Jean-Pierre Rousseau.
Ne vous méprenez pas, il ne s'agit pas de ma part d'un poème moraliste, le précepte Socratique puis Maçonnique du « Connais-toi toi-même » fait de ma part l'objet d'un combat de tous les jours.
Au sein de la Maçonnerie j'ai l'illusion par mon travail et avec l'aide de mes Frères de m'en approcher, par contre dans le cadre du « Connais-toi toi-même pour les autres » je reste plus modeste.
Pour conclure je livre à vos réflexions quelques interrogations bien sûr toutes personnelles et qui une fois encore me replacent devant mon propre miroir :
En tenue Je parle à mon voisin tandis qu'un frère s'expose par son travail !
Je parle à mon voisin car ce que dit le frère député ne m'intéresse pas !
Aux agapes Cool il y a assez de monde pour débarrasser !
Il y aura bien quelqu'un pour l'aspirateur !
Ils sont assez à la vaisselle il n'y a plus de place.
Au travail Heureusement qu'il y a une tenue ce soir je vais pouvoir m'élever !

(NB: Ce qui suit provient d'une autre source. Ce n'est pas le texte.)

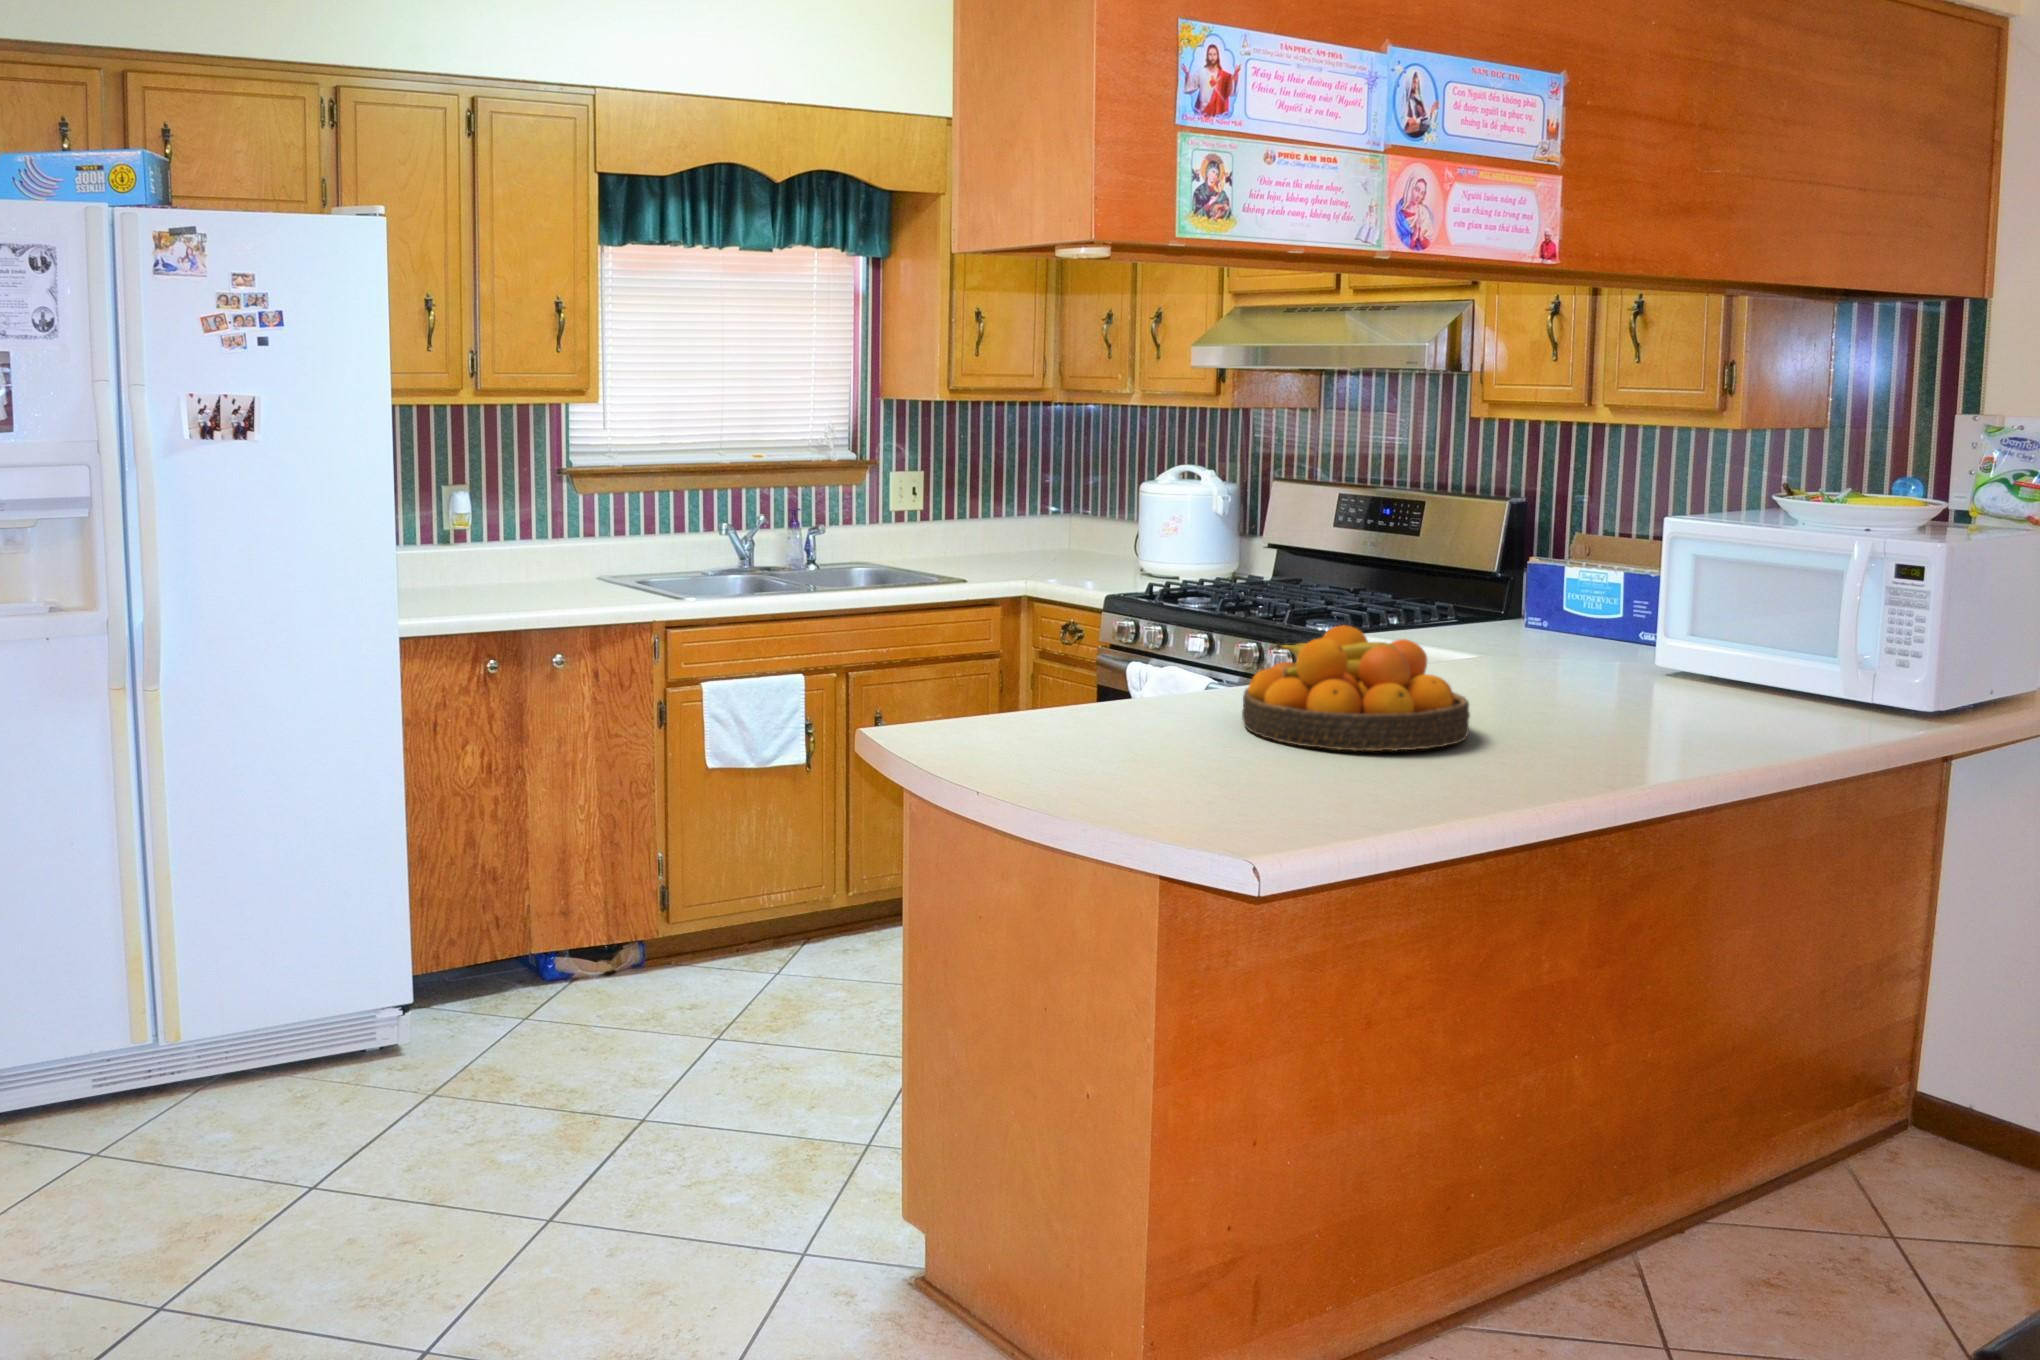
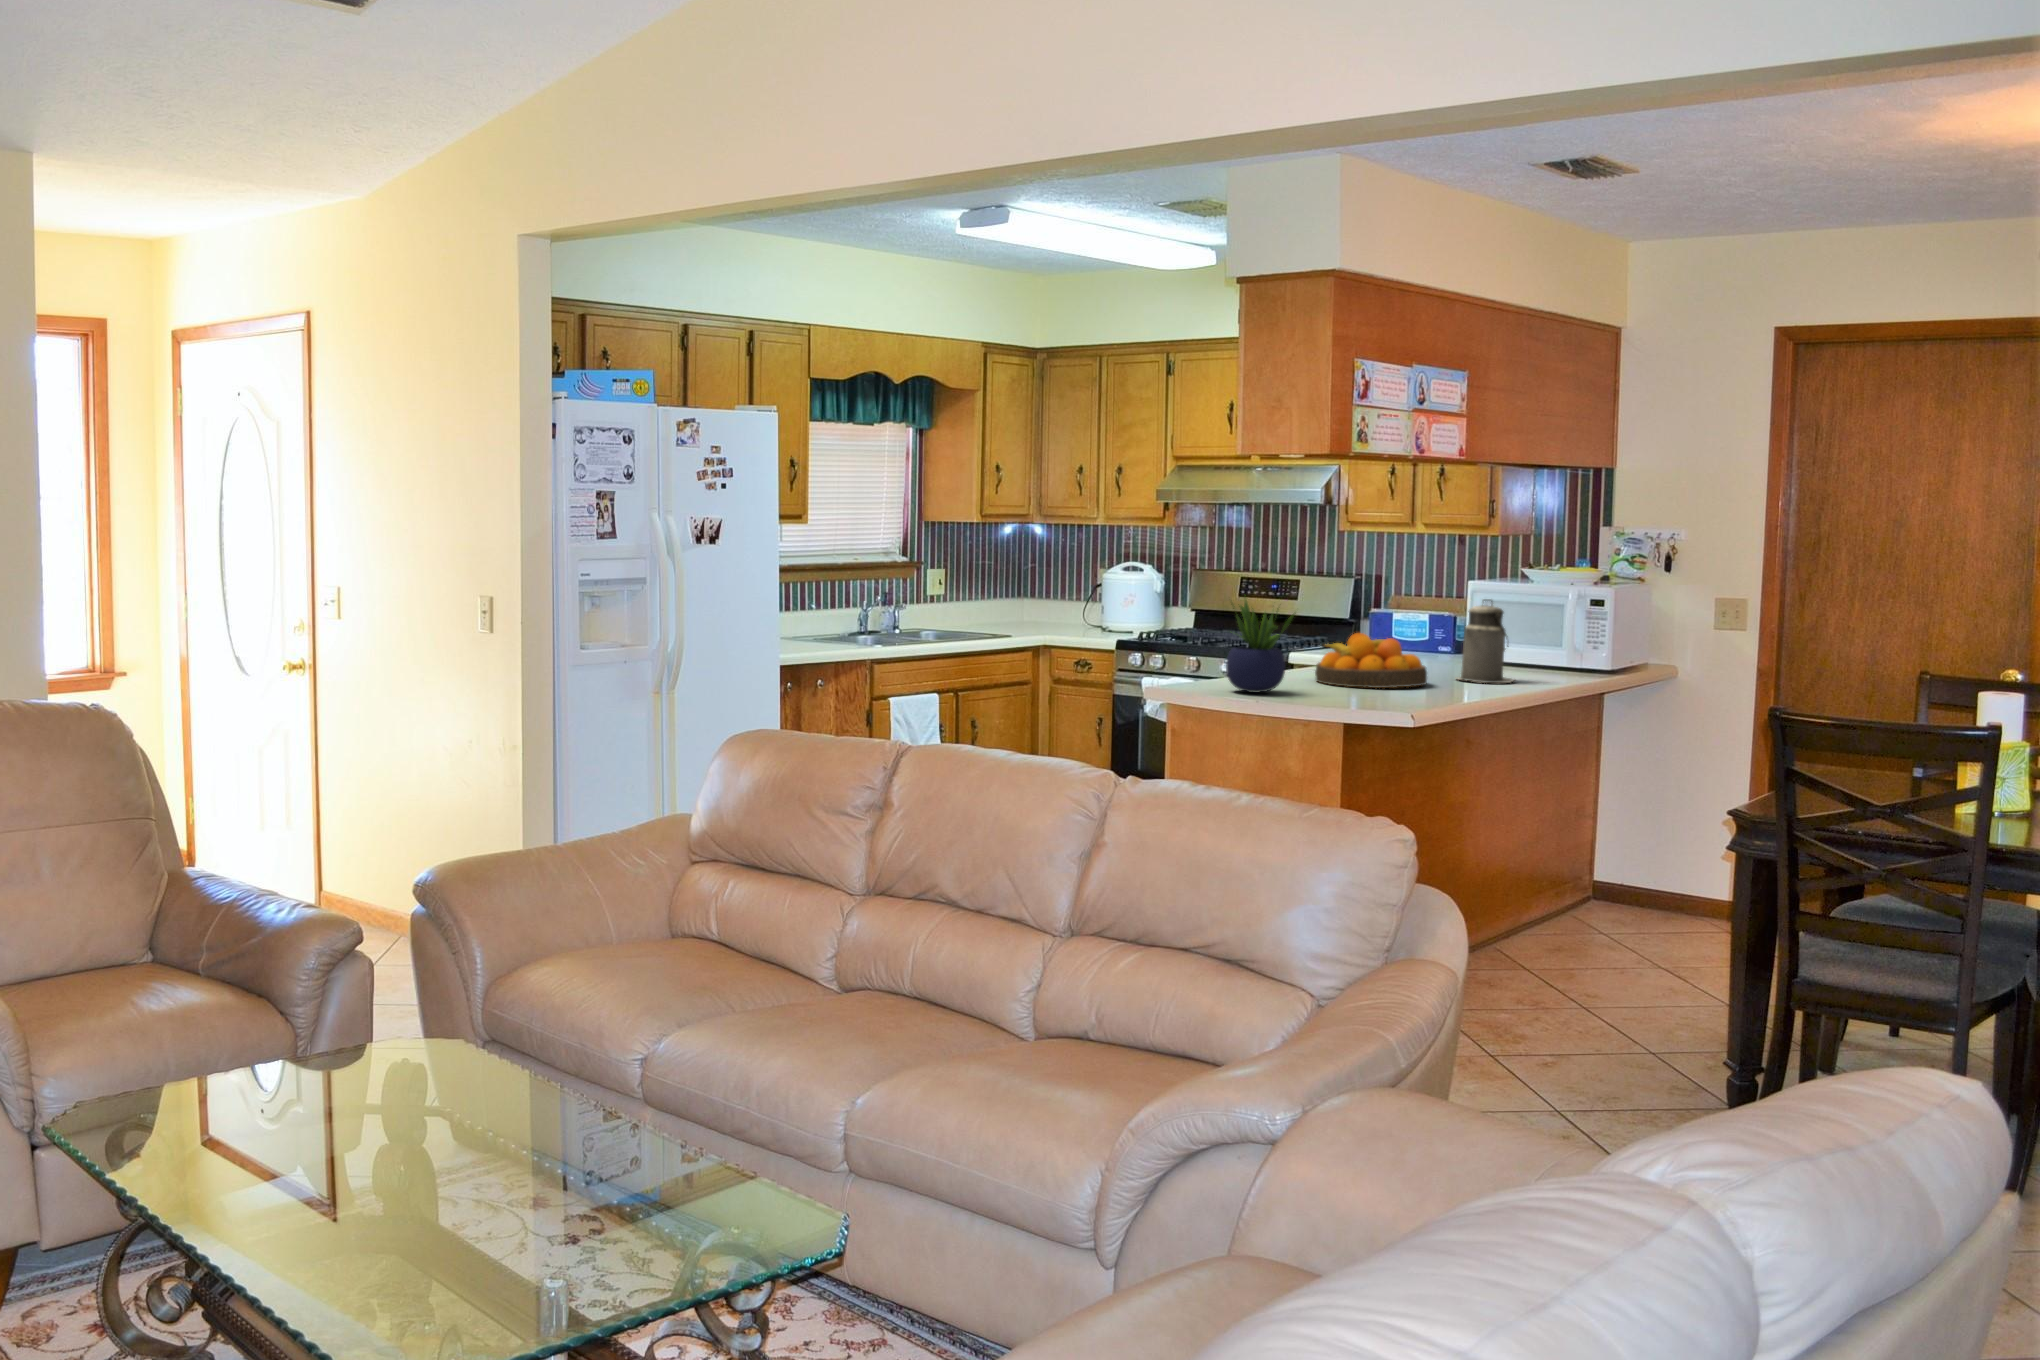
potted plant: none [979,547,1130,757] -> present [1226,600,1296,692]
canister: none [1557,563,1687,742] -> present [1458,600,1514,683]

C'est mon chef mais avec tout ce que je sais je lui ferais bien la leçon !
A la maison Je suis sûr d'avoir changé mais à chaque fois que je le dis à mes proches ça déclenche un soupir voire un éclat de rire !
Volontairement, je suis resté très terre à terre, dans ces petites interrogations qui relèvent du quotidien.
La Maçonnerie ne nous enseigne-t-elle pas que, pour le nouvel initié qui commence à se formuler des questions et, évidemment, à imaginer des réponses sur la nature de ce qui le construit ou l'affaiblit, il est mis face à une voie d'accès à la conscience de lui-même, une sorte de révélation, celle de l'idée.
Par voie de conséquence l'initié, dépositaire et porteur des principes de la Tradition, se doit de transmettre nos valeurs encore et toujours, non pas à l'échelle d'une vie, mais à l'échelle du genre humain, afin qu'un jour, ce que l'on a voulu faire partager autour de nous, devienne réalité pour l'ensemble des hommes.
Bien, maintenant je vous ai assez lassé et j'arrive aux quelques minutes allouées. Je termine en vous incitant à transmettre notre Tradition en explicitant de façon adaptée son rôle, sa place, son esprit, notre vision de l'homme. Comment ?
En étant exemplaires et en rendant vivants les principes que nous voulons transmettre sans aucune restriction, à tous les hommes, c'est pour cela que nous sommes universels.